▶ [What is required]
Rewrite the entries below, changing every "value" to "figure" and keeping everything else the same. Don't include the pictures in your version.

Provided records: Begin

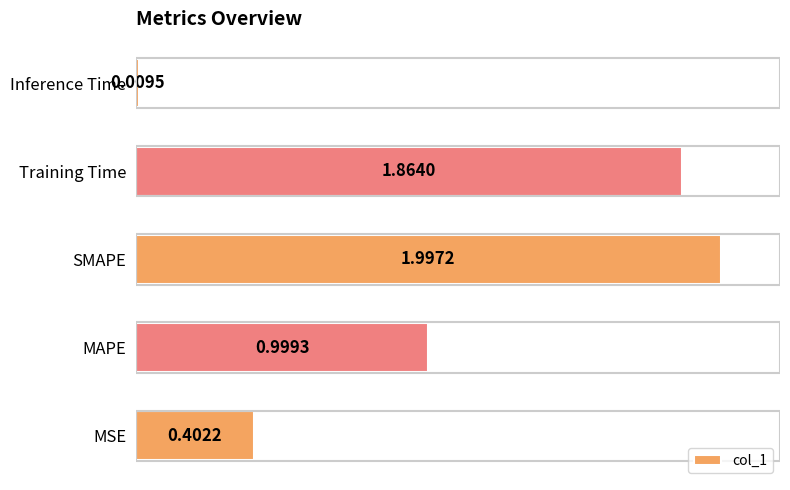

What is the change in value from MAPE to Training Time?

+0.9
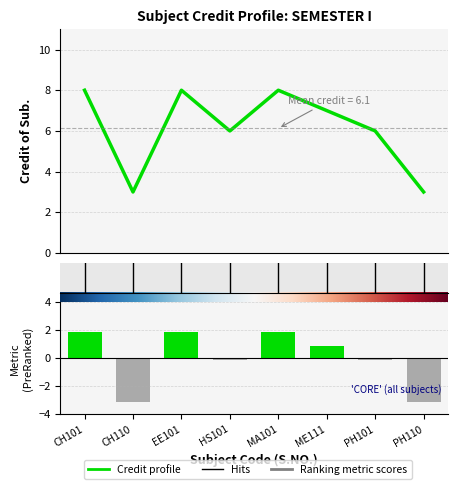

Read the value at MA101.

8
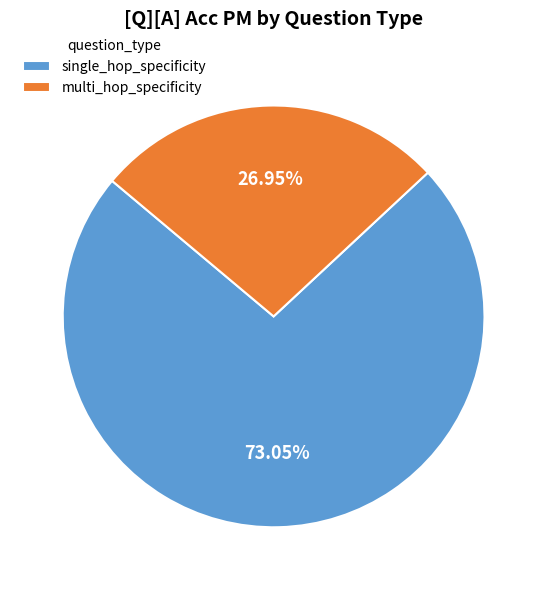

Is there any slice that represents more than half of the pie?

Yes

Provided records: End

▶ [Answer]
What is the change in figure from MAPE to Training Time?

+0.9

Read the figure at MA101.

8

Is there any slice that represents more than half of the pie?

Yes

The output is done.